The Court referenced a Williams & Myers, Oil and Gas Law, footnote which noted “that a regulation of the United States Department of Interior has interpreted the term ‘paying quantities’ as a ‘positive stream of income after subtracting normal expenses, which include royalties and direct operating costs.’” Hogue at ¶ 26 – 27 (quoting 6 Williams & Myers, Oil and Gas Law, Section 604.5 (2010), fn. 4).  Ultimately, the Court found traction in the aforementioned footnote and stated that, “in a ‘paying quantities’ analysis, we look to direct operating costs and exclude any indirect costs that do not contribute to the production of oil or gas.”  Hogue. at ¶ 27.  The Court went on to hold that the monthly administrative fees paid by the lessee to a third-party entity are not directly related to oil and gas production from the disputed well, and should not be included in a “paying quantities” analysis.  Id. at 31.

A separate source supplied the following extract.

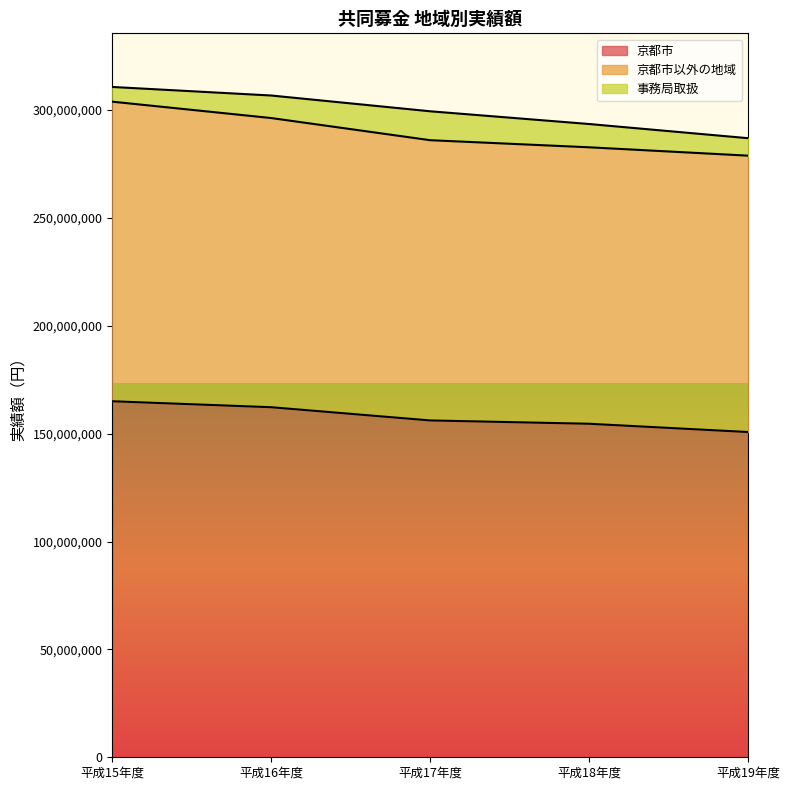

What is the maximum value for 京都市?

165019176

  1. Gathering and Compression Costs

In Neuhart v. Transatlantic Energy Corp., 2018-Ohio-4099, 121 N.E.3d 802 (7th Dist.), the Seventh District addressed whether gathering and compression costs paid by the lessee should be included in a “paying quantities” analysis.  The Court found guidance from the United States Court of Appeals for the Sixth Circuit in its definition of gathering as “the movement of lease production to a central accumulation and/or treatment point on the lease, unit or communitized area, or to a central accumulation or treatment point off the lease, unit or communitized area.”  Id. at ¶ 31 (quoting Poplar Creek Dev. Co. v. Chesapeake Appalachia L.L.C., 636 F.3d 235, fn. 1 (6th Cir. 2011)).  The Sixth Circuit also defined compression as “the process of raising the pressure of gas,” and further stated that “[compression] is often used to transport low pressure gas through the pipeline to a place where it can be sold.”  Poplar Creek Dev. Co. at fn. 2, 636 F.3d 235 (6th Cir. 2011).  Importantly, the Sixth Circuit reasoned that gathering and compression are post-production processes.  Id. at 239.  Relying on the Sixth Circuit’s decision in Poplar Creek Dev. Co., the Court in Neuhart held that “gathering and compression costs are not directly related to the production of oil and gas” and that “gathering and compression fees are not expenses for purposes of a paying quantities analysis in this matter.” Neuhart at ¶ 32.

Duration of Loss

While weighing revenue against operating expenses is a major component of the “paying quantities” analysis, there is also a temporal aspect.  Critical to the “paying quantities” analysis is the timeframe during which production does not result in a profit over operating expenses.  Ohio courts have not yet adopted a bright-line rule on this issue.  However, as the Court of Appeals acknowledged in Hogue, “no case can be found where an Ohio appellate court deemed a lease forfeited based on less than two years of nonproduction.”  Hogue at ¶ 45 (quoting RHDK Oil & Gas, L.L.C. v. Dye, 2016-Ohio-4654, 2016 WL 3522555, ¶ 22).  The Court further stated that “[i]n addition to the length of cessation, a court must consider all attendant circumstances.”  Id. at ¶ 45 (citing RHDK at ¶ 21).

Conclusion

The test for determining production in “paying quantities” in Ohio is a relatively simple equation on its face, which balances revenue generated from a well with its operating expenses.  Blausey.  However, identifying direct operating expenses is critical in the application of the Blausey equation.  For this reason, accurate recordkeeping is imperative.  We have seen that lessor royalties and payment for labor related to production are costs to be included in direct operating expenses.  On the contrary, a lessee’s own personal labor, drilling and equipping costs, general business overhead costs, and gathering and compression costs have been excluded from operating expenses.  As “paying quantities” disputes continue in Ohio, we anticipate continued development in the categorization of direct operating expenses.         


[1] We note that the holding in Paulus can be distinguished from the Ohio Supreme Court’s holding in Blausey that a lessee’s own personal labor performed in the production from the leasehold is not an operating expense.  Blausey, 61 Ohio St.2d at 266, 400 N.E.2d 408.